『衣装と生きる女性たち?―ミャオ族の物質文化と母娘関係』(京都大学学術出版会 2020年)
佐藤 若菜
(新潟国際情報大学国際学部准教授)
このたびは大平正芳記念賞を賜り、大変光栄に存じます。運営・選定委員会の先生方、財団関係者の皆様に心より御礼申し上げます。また、京都大学学術出版会の皆様、そしてこれまでお世話になった先生方ならびに関係者の皆様にも心より感謝申し上げます。
中国経済の急速な発展とともに、1990年代以降、少数民族であるミャオ族の生活は様変わりしました。若者は都市部へ出稼ぎにでるようになり、世代間におけるライフコースの違いは年々色濃くなる一方です。変化のただなかにあるミャオ族社会において、女性たちは民族衣装をどのように作り、扱っているのか。このような素朴な疑問を端緒に、研究をはじめました。拙著では、民族衣装を介したコミュニケーションのあり方について、着用場面だけでなく、製作・所有・保管・譲渡にもおよんで詳述しています。そのなかで、ミャオ族の女性たちは民族衣装をいまもなお手作りしつづけると同時に、その製作工程や製作時期を大きく変化させてきたことがわかりました。また、1990年以降廃れつつあったミャオ族の婚姻慣習が民族衣装の譲渡過程において維持されているという理解に至りました。結論では、こういった民族衣装を介した様々なやりとりは、農村と都市とに離れて暮らす母と娘のつながりを大きく支えていると指摘しています。
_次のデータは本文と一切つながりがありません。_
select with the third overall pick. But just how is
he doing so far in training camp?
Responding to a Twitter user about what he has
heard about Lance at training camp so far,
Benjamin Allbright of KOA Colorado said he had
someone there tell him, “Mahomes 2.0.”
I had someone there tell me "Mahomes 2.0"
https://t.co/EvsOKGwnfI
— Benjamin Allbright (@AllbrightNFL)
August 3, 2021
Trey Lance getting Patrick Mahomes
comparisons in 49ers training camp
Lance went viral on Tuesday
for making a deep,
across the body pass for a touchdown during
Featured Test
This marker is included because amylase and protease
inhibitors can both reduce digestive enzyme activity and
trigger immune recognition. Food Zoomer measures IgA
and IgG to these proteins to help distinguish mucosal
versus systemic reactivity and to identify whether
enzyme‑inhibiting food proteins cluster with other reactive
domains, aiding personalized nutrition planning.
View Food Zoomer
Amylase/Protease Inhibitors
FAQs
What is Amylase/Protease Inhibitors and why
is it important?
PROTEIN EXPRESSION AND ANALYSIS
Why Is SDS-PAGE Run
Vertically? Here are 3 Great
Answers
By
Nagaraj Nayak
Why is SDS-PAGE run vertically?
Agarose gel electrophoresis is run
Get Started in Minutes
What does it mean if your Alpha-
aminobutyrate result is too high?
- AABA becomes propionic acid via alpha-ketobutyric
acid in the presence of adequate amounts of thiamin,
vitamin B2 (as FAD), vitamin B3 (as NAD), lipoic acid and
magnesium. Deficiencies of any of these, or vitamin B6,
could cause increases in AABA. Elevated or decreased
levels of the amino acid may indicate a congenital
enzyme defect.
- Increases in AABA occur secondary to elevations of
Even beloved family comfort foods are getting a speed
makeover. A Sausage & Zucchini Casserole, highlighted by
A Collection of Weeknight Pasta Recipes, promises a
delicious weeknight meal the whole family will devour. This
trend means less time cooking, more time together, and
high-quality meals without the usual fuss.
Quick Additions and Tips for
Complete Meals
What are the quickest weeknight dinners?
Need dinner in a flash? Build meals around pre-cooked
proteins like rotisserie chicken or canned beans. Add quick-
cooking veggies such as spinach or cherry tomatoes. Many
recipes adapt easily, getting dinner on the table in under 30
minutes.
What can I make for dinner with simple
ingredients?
ミャオ族女性による民族衣装への深い理解、そして衣装と生きる人びとの多様な日常実践を生き生きと伝えるために、たくさんのカラー写真を掲載しました。また、複雑な衣装の細部をみていただくために、中扉のデザインにもこだわりました。本書を通して、中国農村部について、ミャオ族について、また衣装と生きる人びとについて関心をもっていただければ幸いです。このたびの受賞を励みとし、今後も調査・研究に真摯に取り組んでいきたいと思います。
略歴
1983年宮城県生まれ。2007年東北大学農学部卒業。2016年京都大学大学院アジア・アフリカ地域研究研究科博士課程修了・博士学位取得。博士(地域研究)。新潟国際情報大学専任講師を経て2019年より現職。専門は文化人類学、民族誌的手法による中国地域研究。主な業績として、「衣装がつなぐ母娘の『共感的』関係:中国貴州省のミャオ族における実家・婚家間の移動とその変容」『文化人類学』79巻3号(2014年)。